Defendant was tried and convicted of failing to report that he had run his automobile over a child on a bicycle, causing the child serious injuries (Code Ann. 68-1623, 68-9926); and he now appeals from the order overruling his motion for new trial, enumerating that ruling as error. Held:
1. (a) Defendant complains in special ground 1 of the motion for new trial that the trial court erred in overruling his motion to strike the testimony of the state's witness, Craig Mallory. The ground of the motion to strike was that "his testimony shows that it is tainted with duress and coercion and fear on his part," which was based upon Mallory's testimony on cross examination that a deputy sheriff hit him on the night in question.
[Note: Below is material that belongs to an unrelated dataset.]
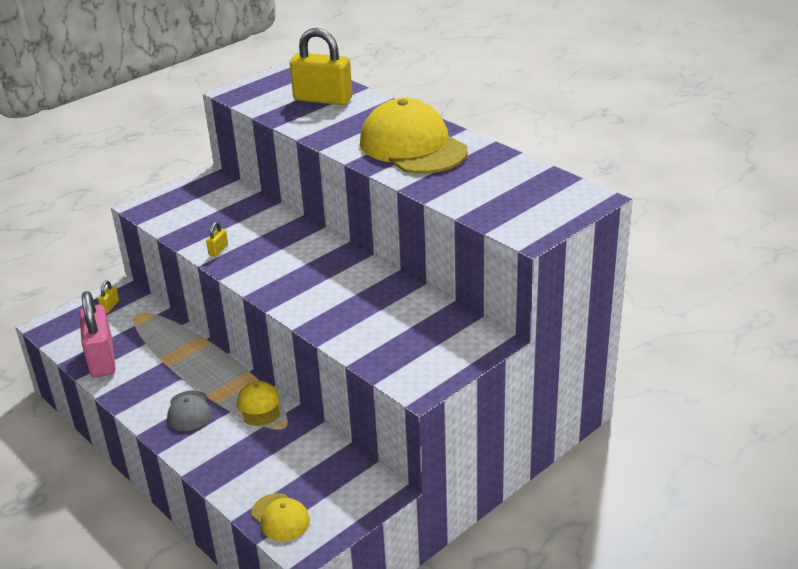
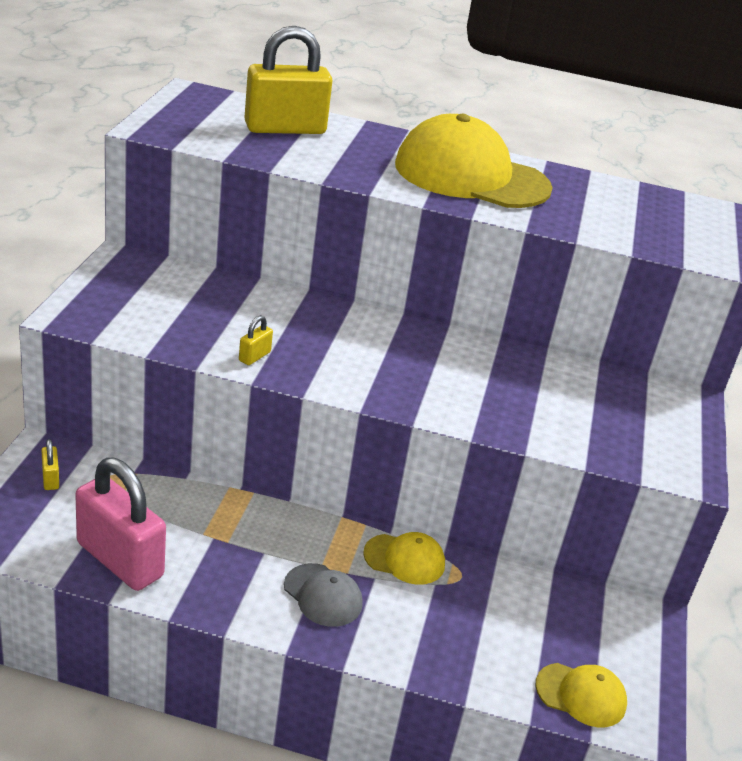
camera: 40 degrees left, 0 degrees up
yellow padlock [206,222,228,257] -> yellow padlock turned 45 degrees clockwise [239,315,273,365]
yellow cap [237,381,281,426] -> yellow cap turned 150 degrees clockwise [363,532,445,585]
However, as the trial court correctly ruled, the fact that the witness may have been hit by the police that night did not necessarily mean that he was under coercion at the time of trial, some seven months later. The witness testified that the concealment of his knowledge of the affair was "bothering" him and "getting on [his] nerves," prompting him to testify as he did, and that approximately a week after the incident when he made a statement to the police he was not afraid. Contrary to the assertion made in support of the motion to strike, the testimony of the witness at trial did not show that it was made out of fear. This was not a motion addressed to a coerced confession or prior statement given under duress but was one made at trial to testimony adduced at trial. Under the circumstances here, the credibility of this witness was a matter to be determined by the jury under proper instructions from the court. Code 38-1805. Special ground 1 is without merit.
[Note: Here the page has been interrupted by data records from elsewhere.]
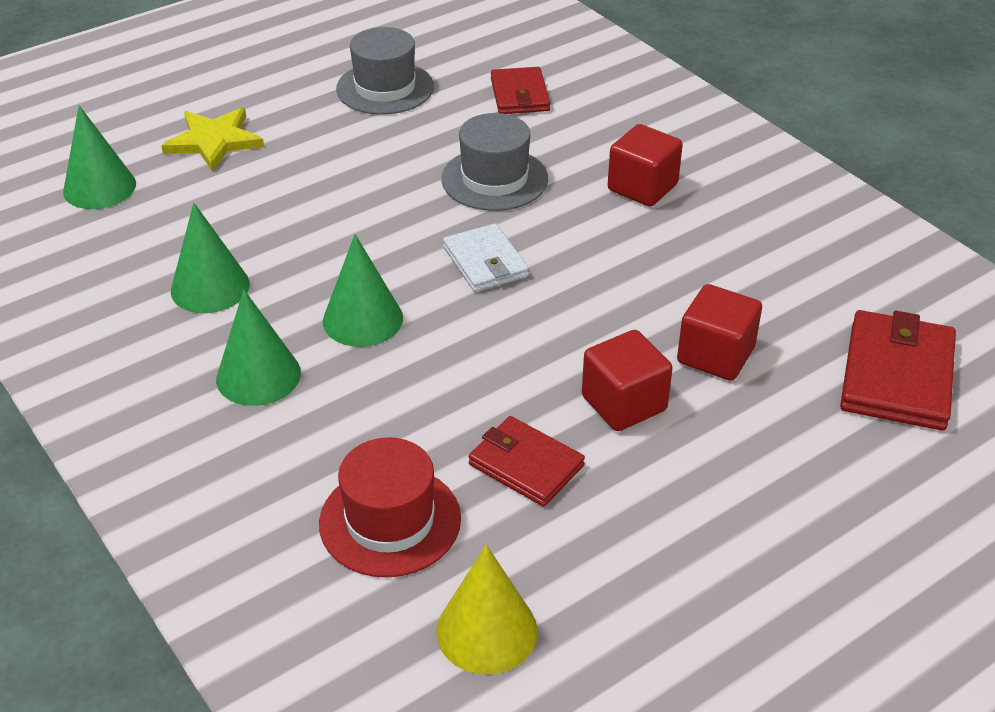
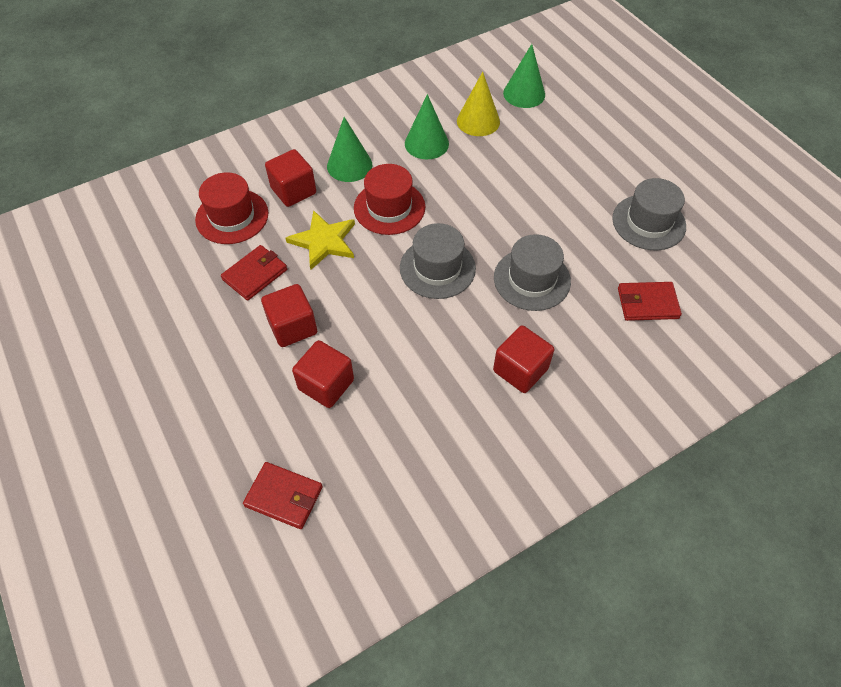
camera: 95 degrees right, 15 degrees up
yellow star [161,108,264,171] -> yellow star moved to [286,210,355,270]
green cone [323,234,403,347] -> red hat [354,164,425,235]
yellow cone [436,545,538,675] -> yellow cone moved to [457,71,500,136]
white wallet [443,223,529,292] -> grey hat [400,223,476,299]
red wallet [840,310,956,431] -> red wallet [243,462,323,529], size x0.66
none -> red cube [265,149,316,207]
(b) The court adequately charged the jury with respect to the credibility of the witnesses, there was no request to charge further on this subject, and special ground 6, complaining of the failure to charge further, is without merit.
2. There is ample evidence to support the verdict, and the general grounds of the motion for new trial are without merit. Chatman v. State, 8 Ga. App. 842 (1) (70 SE 188); Widener v. State, 9 Ga. App. 302 (70 SE 1119).
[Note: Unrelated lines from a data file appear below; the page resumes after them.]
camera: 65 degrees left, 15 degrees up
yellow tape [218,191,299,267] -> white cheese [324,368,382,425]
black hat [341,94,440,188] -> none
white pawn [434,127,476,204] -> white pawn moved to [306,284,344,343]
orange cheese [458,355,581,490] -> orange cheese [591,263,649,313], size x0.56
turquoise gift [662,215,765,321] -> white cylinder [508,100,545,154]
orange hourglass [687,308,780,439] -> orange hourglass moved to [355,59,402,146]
3. Defendant urges in special ground 8 "that the record in this case shows bias and prejudice by the state in the prosecution of this case, and that the state used unfair tactics to such an extent that the defendant was denied a fair trial and due process of law." We find no merit in this ground.
4. Special grounds 2, 5, and 7 seek to raise questions for the first time in the motion for new trial, and an attack upon the accusation is made for the first time in this court. "We have held in the past and so hold now that a party cannot sit idly by and ignore what appears to him to be an injustice, in the hope of a favorable verdict, and then complain when these hopes are denied him by an unfavorable one." Strozier v. State, 231 Ga. 140
, 141 (1) (200 SE2d 762
5. Special grounds 3 and 4 attack the following charge: "Alibi as a defense should be established to the reasonable satisfaction of the jury, but not necessarily beyond a reasonable doubt." While this charge is verbatim with the one approved in Young v. State, 225 Ga. 255
, 256 (3) (167 SE2d 586
), the Supreme Court has recently reversed its position and held the following charge to be constitutionally infirm and erroneous: "Alibi as a defense should be established to the reasonable satisfaction of the jury, and not beyond a reasonable doubt." Patterson v. State, 233 Ga. ---- (Decided Feb. 5, 1975.). In that case the error was not held to be reversible because defense counsel had requested the erroneous charge. That situation does not obtain here, however, and under the authority of Patterson, which cites with approval Parham v. State, 120 Ga. App. 723 (171 SE2d 911)
, which cited Young with disapproval, we hold the giving of this charge was reversible error requiring the grant of a new trial.